YOUR GOAL: Whenever a line in the data holds the string "pitch", copy that line.

━━━━━━━━━━━━━━━━━━━━

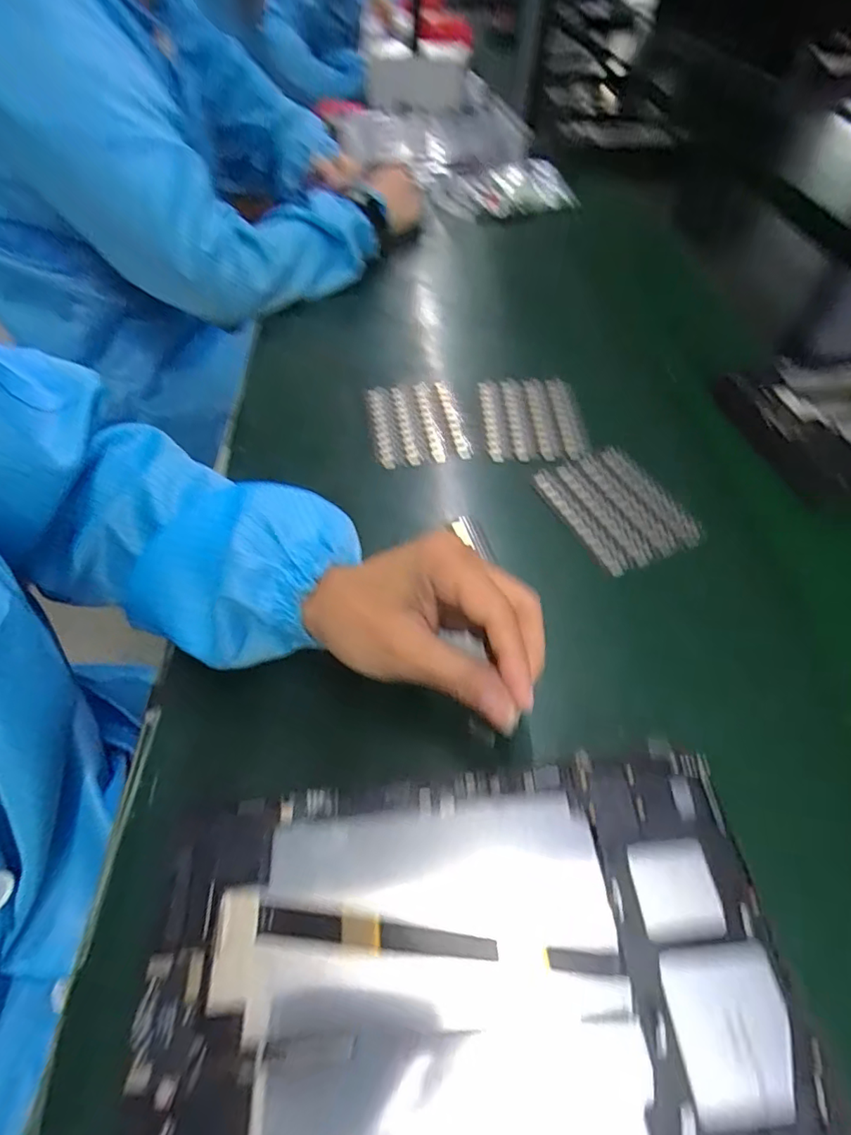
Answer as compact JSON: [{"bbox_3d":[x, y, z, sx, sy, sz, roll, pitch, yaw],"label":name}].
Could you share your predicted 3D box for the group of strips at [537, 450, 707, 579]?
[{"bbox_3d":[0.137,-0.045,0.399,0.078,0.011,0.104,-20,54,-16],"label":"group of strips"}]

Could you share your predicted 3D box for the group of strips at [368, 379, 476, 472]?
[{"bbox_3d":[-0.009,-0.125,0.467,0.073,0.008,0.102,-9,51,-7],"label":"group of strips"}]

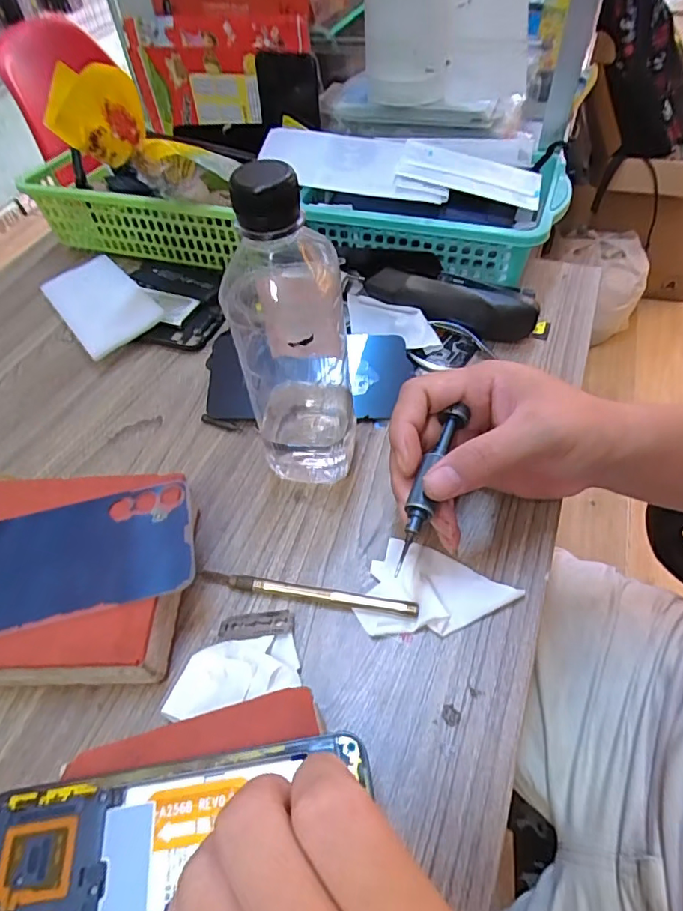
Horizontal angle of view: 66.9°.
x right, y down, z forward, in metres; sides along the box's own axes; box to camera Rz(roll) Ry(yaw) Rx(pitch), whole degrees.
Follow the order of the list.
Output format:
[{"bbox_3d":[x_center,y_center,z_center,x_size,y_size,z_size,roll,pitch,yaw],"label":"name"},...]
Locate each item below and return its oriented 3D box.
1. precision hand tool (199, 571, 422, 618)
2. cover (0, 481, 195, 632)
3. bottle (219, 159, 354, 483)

━━━━━━━━━━━━━━━━━━━━

WORKED SOLUTION:
Answer as compact JSON: [{"bbox_3d":[x, y, z, sx, sy, sz, roll, pitch, yaw],"label":name}].
x right, y down, z forward, in metres; sides along the box's own axes; box to camera Rz(roll) Ry(yaw) Rx(pitch), whole degrees.
[{"bbox_3d":[x_center,y_center,z_center,x_size,y_size,z_size,roll,pitch,yaw],"label":"name"},...]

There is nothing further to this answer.